The move – which Archbishop Stephen says is part of a two-stage plan to seek complete independence for the ISB – has been met with staunch opposition from both survivors and critics since the announcement.
Archbishop Stephen claims much of the criticism comes as a result of "misunderstanding" and suggests relationships with board members broke down after a meeting was leaked to the press.
He said: "Sadly, there was a breakdown of communication, a breakdown of trust, which left us in a position where, in order to reach the stage to full independence that I recognise is completely needed, which I'm committed to working towards, sadly, we were not reaching it through this route.

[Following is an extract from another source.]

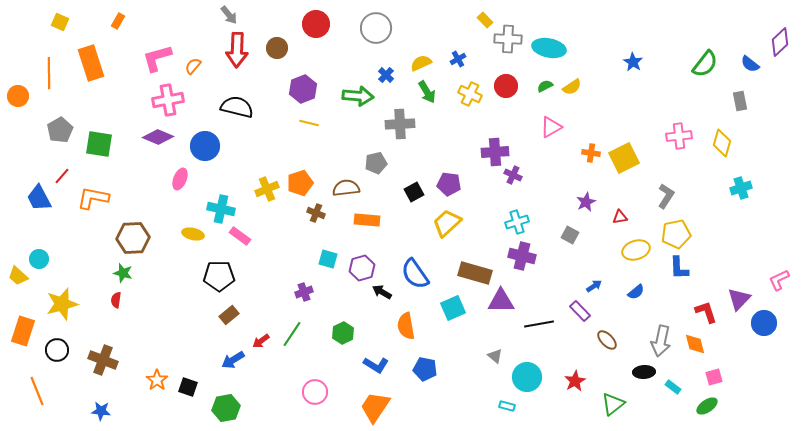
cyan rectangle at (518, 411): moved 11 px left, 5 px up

“I was going to be chairing a meeting to mediate between the ISB and the Archbishop's Council, and the Council was served a dispute notice, which was leaked to the press two hours before the meeting happened.
“I found out about it on Twitter.”
"This is not the way to work together towards a common goal. So sadly, the council reached the decision that did."
He continued: "We need to move towards proper independence. I can't say how sorry I am that this first stage hasn't worked. And frankly, it wasn't working from the beginning. We lost the first chair very, very quickly. I realise the survivor community will be very, very troubled right now, listening to all of this. I can only say that we will be working hard towards that full independence and that work has already begun."
He said the disbanding of the ISB was fundamental in ensuring a "reset" could happen because the board had been "getting in the way".
Speaking to Premier Christian News earlier this week, former board member Jasvinder Sanghera said she no longer had trust in the C of E's safeguarding abilities. She said: "I have to say that I have experienced a disregard for the wishes of the survivor community at every point I've tried to represent those views.
"I've been an advocate for victims and survivors for over three decades, and I have never experienced anything like this before. They [the church] just do not listen. It's not safe for those victims and survivors who are seeking justice and a place of safety. I cannot say with conviction that it is safe.
"I have the experience of being on an independent safeguarding board for 19 months, and with my colleague, Steve Reeves, have tried to push this agenda forward. But we have been met with frustration at every point. That for me is an indicator of a lack of safety. You either want independence or you don't, which is precisely what we said to both Archbishops in November 2022.
"The fact that you have removed us, for me, is compelling evidence that you don't want independence."